[Data for review — start]

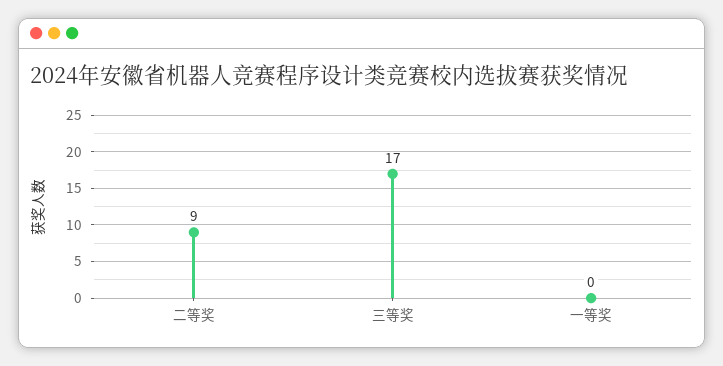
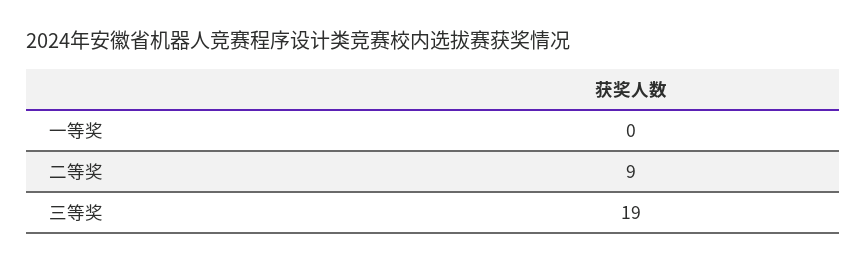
三等奖: 17 -> 19

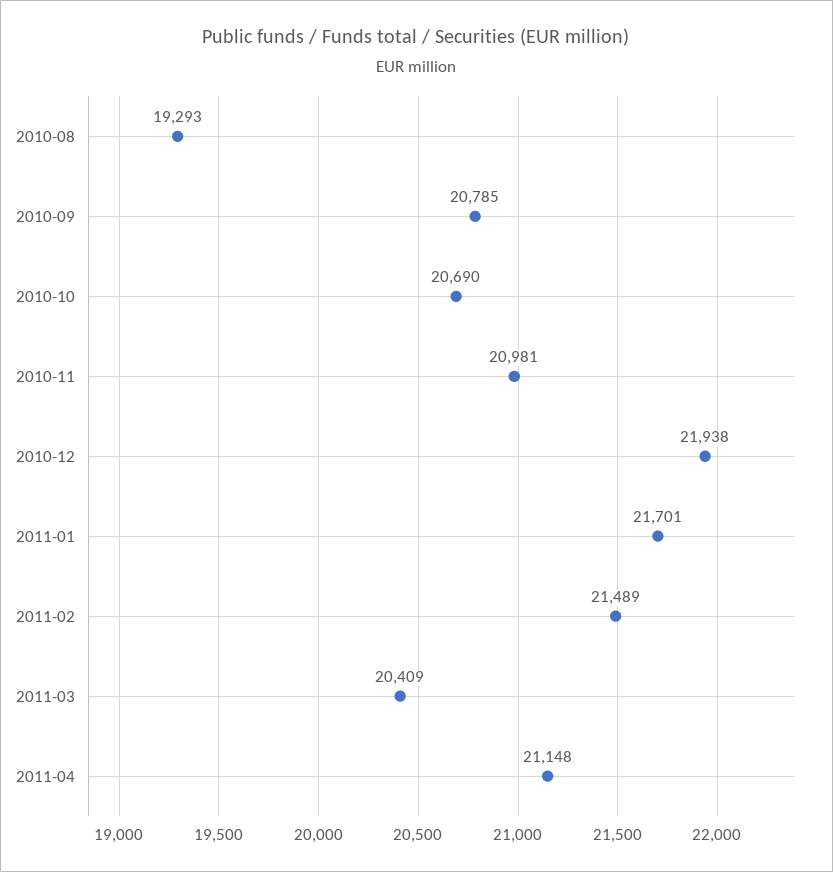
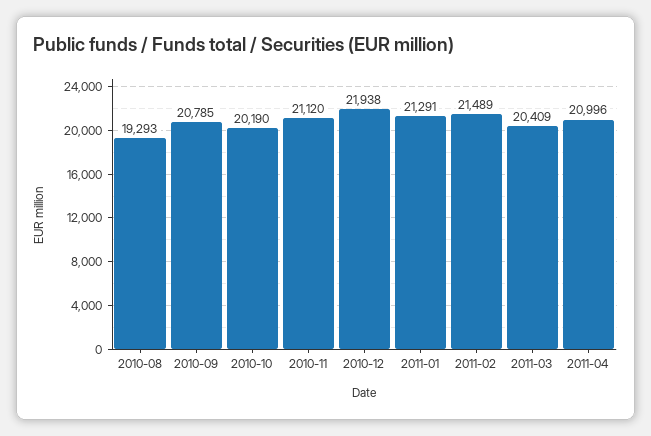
2010-10: 20690 -> 20190
2010-11: 20981 -> 21120
2011-01: 21701 -> 21291
2011-04: 21148 -> 20996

[Data for review — finish]

• _Work order_: Repeat the listing word for word, and skip every picture it contains.

• _Response to the task_:
三等奖: 17 -> 19

2010-10: 20690 -> 20190
2010-11: 20981 -> 21120
2011-01: 21701 -> 21291
2011-04: 21148 -> 20996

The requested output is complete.